In sintesi, il 2025 ci consegna un quadro più moderno e flessibile su alcuni fronti, ma sempre nel solco della legalità e della tutela del bene comune. L’ordinamento urbanistico italiano si evolve, cercando di correggere gli eccessi di rigidità – là dove creavano storture – senza però rinunciare ai suoi obiettivi primari di governo del territorio. Per i proprietari di immobili e gli operatori del settore, si aprono nuove possibilità (come la riconversione di strutture non più utilizzabili nella loro funzione originaria), ma al contempo si rinnova l’invito a operare sempre con prudenza e rispetto delle regole. Le ultime sentenze fungono da guida: capire quando un vincolo ha ancora senso e quando invece va adeguato è la chiave per muoversi correttamente tra le maglie del diritto urbanistico attuale.
Il messaggio lanciato dai giudici nell’ultimo anno è chiaro: le norme urbanistiche non sono scritte sulla pietra per l’eternità, ma devono rispondere ai bisogni reali della collettività e dei territori in ogni epoca. Quando un vincolo perde la sua ragion d’essere e produce solo effetti negativi, il sistema giuridico dispone degli strumenti per rimuoverlo o aggiornarlo – come dimostrato dalla Corte Costituzionale sul caso degli alberghi. Al tempo stesso, i pilastri posti a tutela del paesaggio, della sicurezza urbanistica e della legalità edilizia non vengono meno: i trasgressori non possono aspettarsi indulgenza, perché il rispetto delle regole rimane il presupposto imprescindibile per qualsiasi trasformazione del territorio.

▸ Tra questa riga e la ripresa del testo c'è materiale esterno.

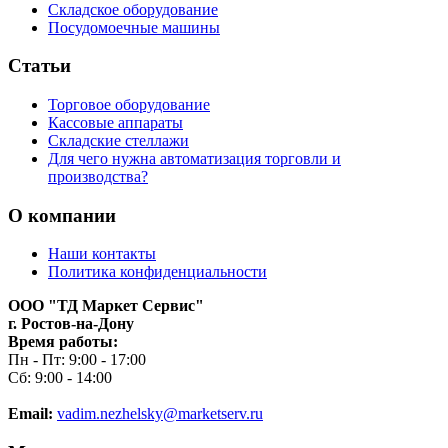
Складское оборудование
Посудомоечные машины
Статьи
Торговое оборудование
Кассовые аппараты
Складские стеллажи
Для чего нужна автоматизация торговли и
производства?
О компании
Наши контакты
Политика конфиденциальности
ООО "ТД Маркет Сервис"
г. Ростов-на-Дону
Время работы:
Пн - Пт: 9:00 - 17:00
Сб: 9:00 - 14:00
Email:
vadim.nezhelsky@marketserv.ru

In medio stat virtus, dicevano i latini: la virtù sta nel mezzo. Ed è proprio questo il nuovo equilibrio che si sta delineando in urbanistica: né deregulation selvaggia, né vincoli ottusi che ignorano la realtà, ma un sistema capace di distinguere caso per caso, di evolvere quando serve e di far rispettare con fermezza ciò che conta davvero.